Saved data entries
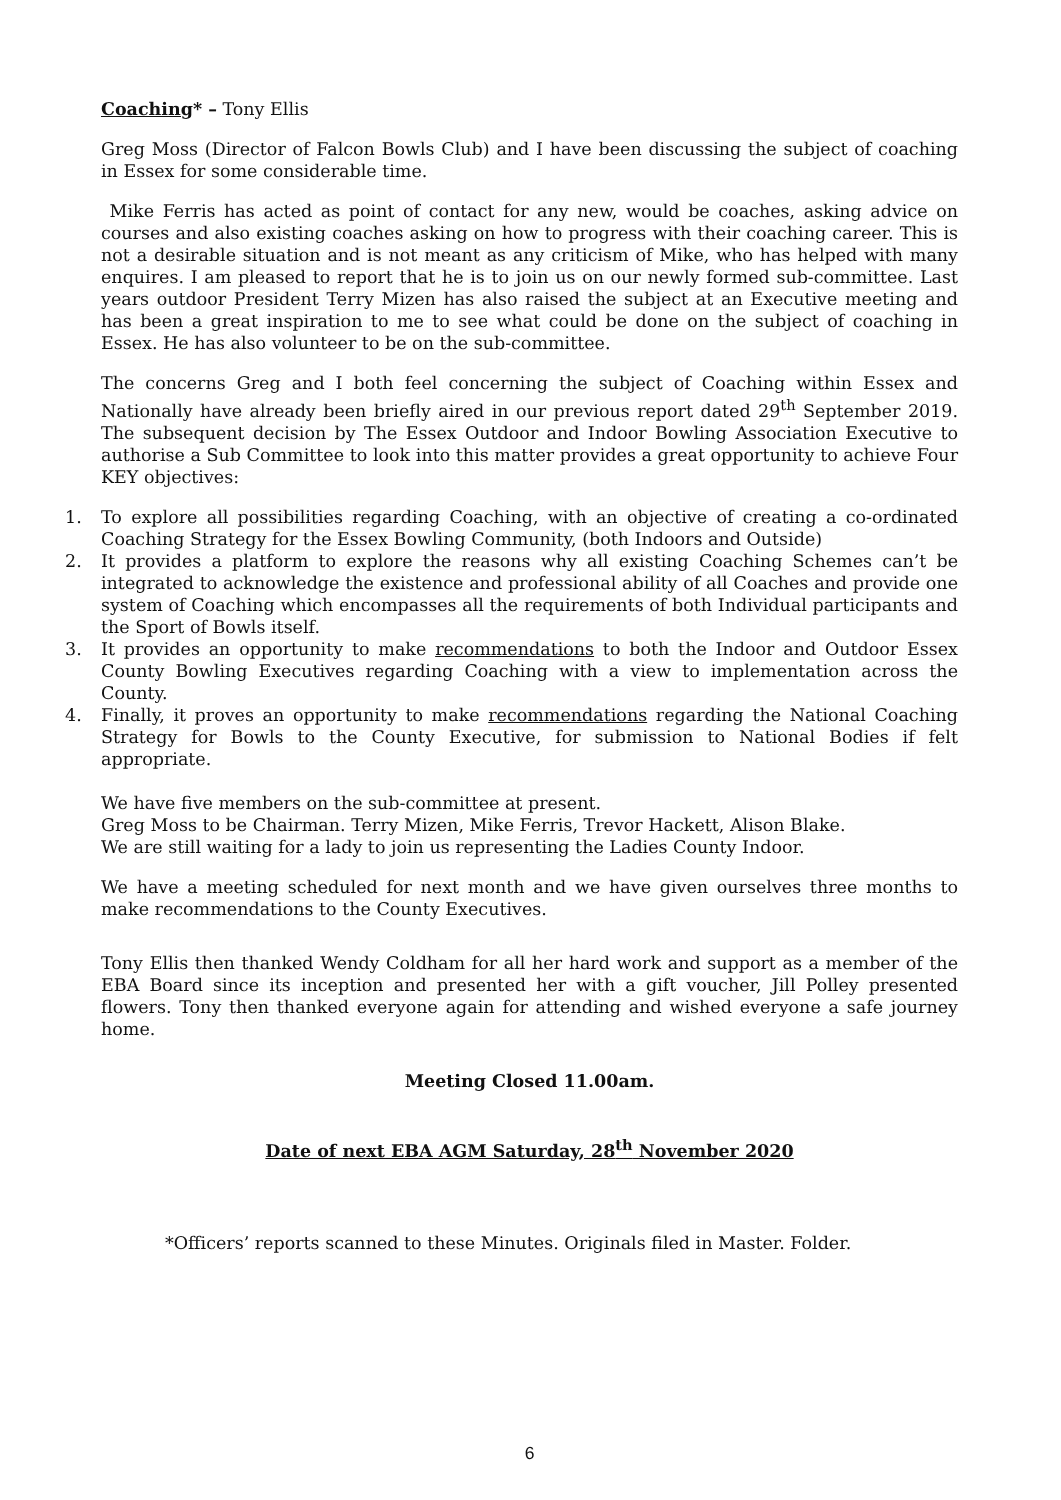Coaching* – Tony Ellis
Greg Moss (Director of Falcon Bowls Club) and I have been discussing the subject of coaching in Essex for some considerable time.
Mike Ferris has acted as point of contact for any new, would be coaches, asking advice on courses and also existing coaches asking on how to progress with their coaching career. This is not a desirable situation and is not meant as any criticism of Mike, who has helped with many enquires. I am pleased to report that he is to join us on our newly formed sub-committee. Last years outdoor President Terry Mizen has also raised the subject at an Executive meeting and has been a great inspiration to me to see what could be done on the subject of coaching in Essex. He has also volunteer to be on the sub-committee.
The concerns Greg and I both feel concerning the subject of Coaching within Essex and Nationally have already been briefly aired in our previous report dated 29<sup>th</sup> September 2019. The subsequent decision by The Essex Outdoor and Indoor Bowling Association Executive to authorise a Sub Committee to look into this matter provides a great opportunity to achieve Four KEY objectives:
1. To explore all possibilities regarding Coaching, with an objective of creating a co-ordinated Coaching Strategy for the Essex Bowling Community, (both Indoors and Outside)
2. It provides a platform to explore the reasons why all existing Coaching Schemes can’t be integrated to acknowledge the existence and professional ability of all Coaches and provide one system of Coaching which encompasses all the requirements of both Individual participants and the Sport of Bowls itself.
3. It provides an opportunity to make recommendations to both the Indoor and Outdoor Essex County Bowling Executives regarding Coaching with a view to implementation across the County.
4. Finally, it proves an opportunity to make recommendations regarding the National Coaching Strategy for Bowls to the County Executive, for submission to National Bodies if felt appropriate.
We have five members on the sub-committee at present.
Greg Moss to be Chairman. Terry Mizen, Mike Ferris, Trevor Hackett, Alison Blake.
We are still waiting for a lady to join us representing the Ladies County Indoor.
We have a meeting scheduled for next month and we have given ourselves three months to make recommendations to the County Executives.
Tony Ellis then thanked Wendy Coldham for all her hard work and support as a member of the EBA Board since its inception and presented her with a gift voucher, Jill Polley presented flowers. Tony then thanked everyone again for attending and wished everyone a safe journey home.
Meeting Closed 11.00am.
Date of next EBA AGM Saturday, 28<sup>th</sup> November 2020
*Officers’ reports scanned to these Minutes. Originals filed in Master. Folder.
6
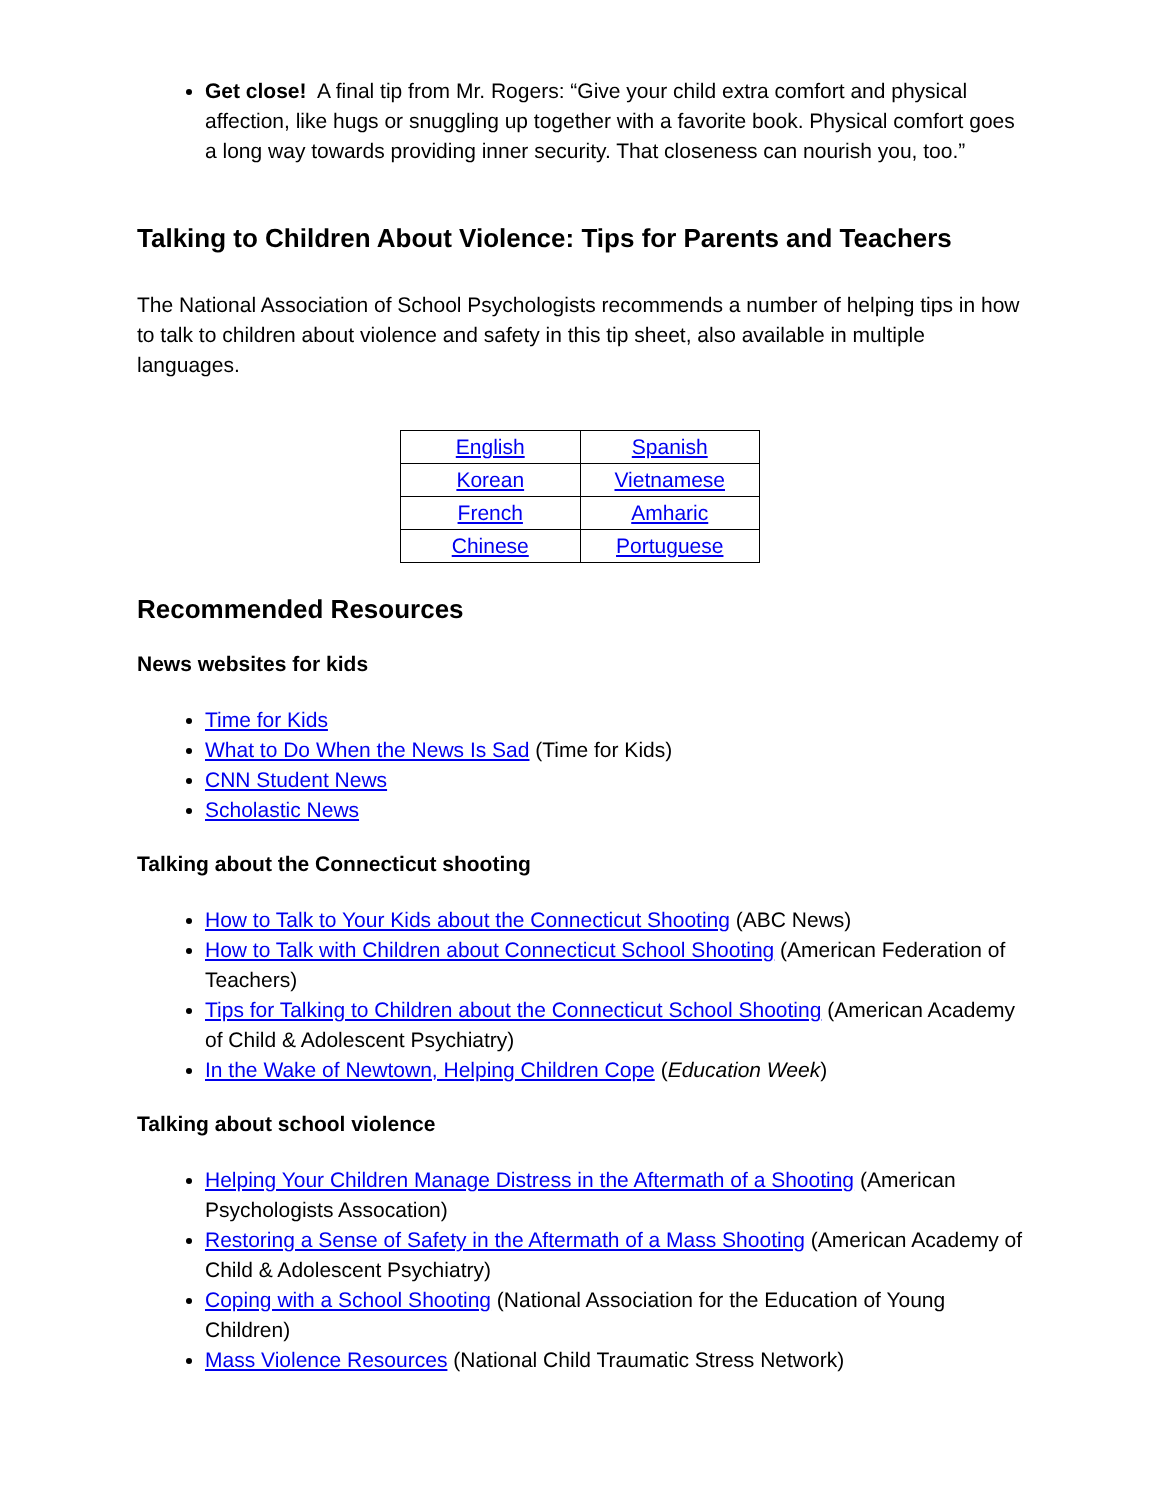Get close! A final tip from Mr. Rogers: “Give your child extra comfort and physical affection, like hugs or snuggling up together with a favorite book. Physical comfort goes a long way towards providing inner security. That closeness can nourish you, too.”
Talking to Children About Violence: Tips for Parents and Teachers
The National Association of School Psychologists recommends a number of helping tips in how to talk to children about violence and safety in this tip sheet, also available in multiple languages.
| English | Spanish |
| Korean | Vietnamese |
| French | Amharic |
| Chinese | Portuguese |
Recommended Resources
News websites for kids
Time for Kids
What to Do When the News Is Sad (Time for Kids)
CNN Student News
Scholastic News
Talking about the Connecticut shooting
How to Talk to Your Kids about the Connecticut Shooting (ABC News)
How to Talk with Children about Connecticut School Shooting (American Federation of Teachers)
Tips for Talking to Children about the Connecticut School Shooting (American Academy of Child & Adolescent Psychiatry)
In the Wake of Newtown, Helping Children Cope (Education Week)
Talking about school violence
Helping Your Children Manage Distress in the Aftermath of a Shooting (American Psychologists Assocation)
Restoring a Sense of Safety in the Aftermath of a Mass Shooting (American Academy of Child & Adolescent Psychiatry)
Coping with a School Shooting (National Association for the Education of Young Children)
Mass Violence Resources (National Child Traumatic Stress Network)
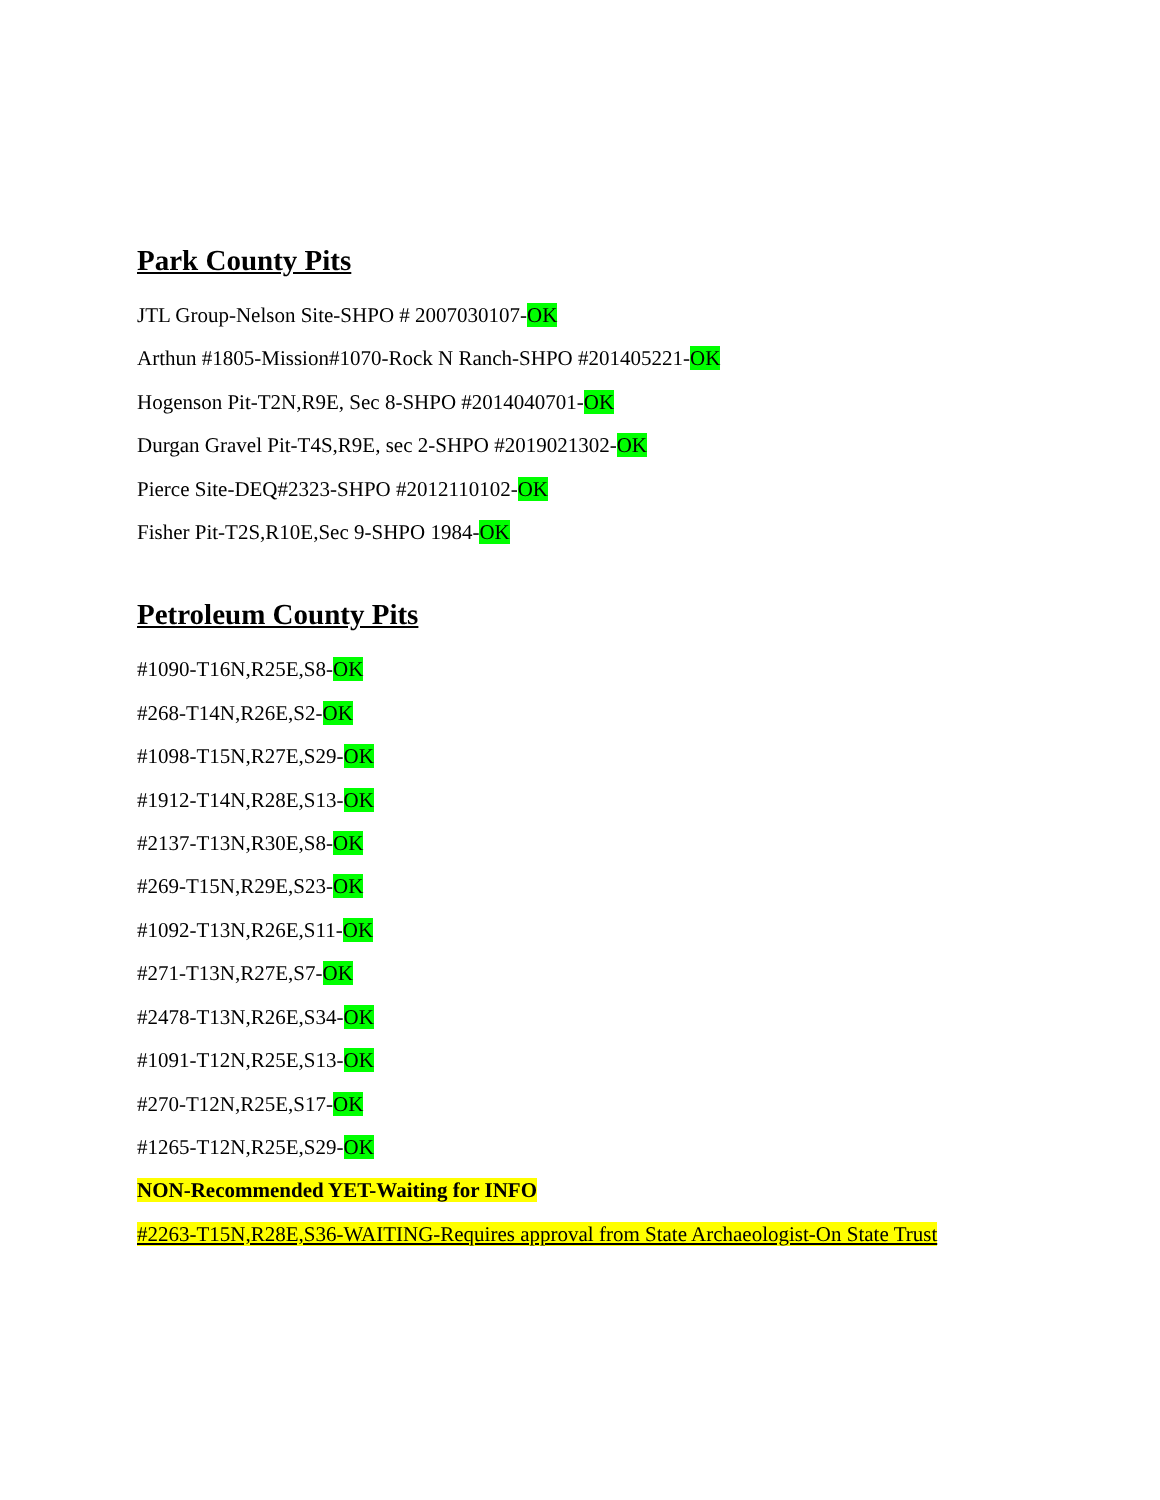Park County Pits
JTL Group-Nelson Site-SHPO # 2007030107-OK
Arthun #1805-Mission#1070-Rock N Ranch-SHPO #201405221-OK
Hogenson Pit-T2N,R9E, Sec 8-SHPO #2014040701-OK
Durgan Gravel Pit-T4S,R9E, sec 2-SHPO #2019021302-OK
Pierce Site-DEQ#2323-SHPO #2012110102-OK
Fisher Pit-T2S,R10E,Sec 9-SHPO 1984-OK
Petroleum County Pits
#1090-T16N,R25E,S8-OK
#268-T14N,R26E,S2-OK
#1098-T15N,R27E,S29-OK
#1912-T14N,R28E,S13-OK
#2137-T13N,R30E,S8-OK
#269-T15N,R29E,S23-OK
#1092-T13N,R26E,S11-OK
#271-T13N,R27E,S7-OK
#2478-T13N,R26E,S34-OK
#1091-T12N,R25E,S13-OK
#270-T12N,R25E,S17-OK
#1265-T12N,R25E,S29-OK
NON-Recommended YET-Waiting for INFO
#2263-T15N,R28E,S36-WAITING-Requires approval from State Archaeologist-On State Trust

PROMPT: Taking the entries above, copy word for word the lines from the one with "We are still" up to and including the one with "Talking to Children About Violence: Tips", without any picture.

FINISHED EXERCISE:
We are still waiting for a lady to join us representing the Ladies County Indoor.
We have a meeting scheduled for next month and we have given ourselves three months to make recommendations to the County Executives.
Tony Ellis then thanked Wendy Coldham for all her hard work and support as a member of the EBA Board since its inception and presented her with a gift voucher, Jill Polley presented flowers. Tony then thanked everyone again for attending and wished everyone a safe journey home.
Meeting Closed 11.00am.
Date of next EBA AGM Saturday, 28<sup>th</sup> November 2020
*Officers’ reports scanned to these Minutes. Originals filed in Master. Folder.
6
Get close! A final tip from Mr. Rogers: “Give your child extra comfort and physical affection, like hugs or snuggling up together with a favorite book. Physical comfort goes a long way towards providing inner security. That closeness can nourish you, too.”
Talking to Children About Violence: Tips for Parents and Teachers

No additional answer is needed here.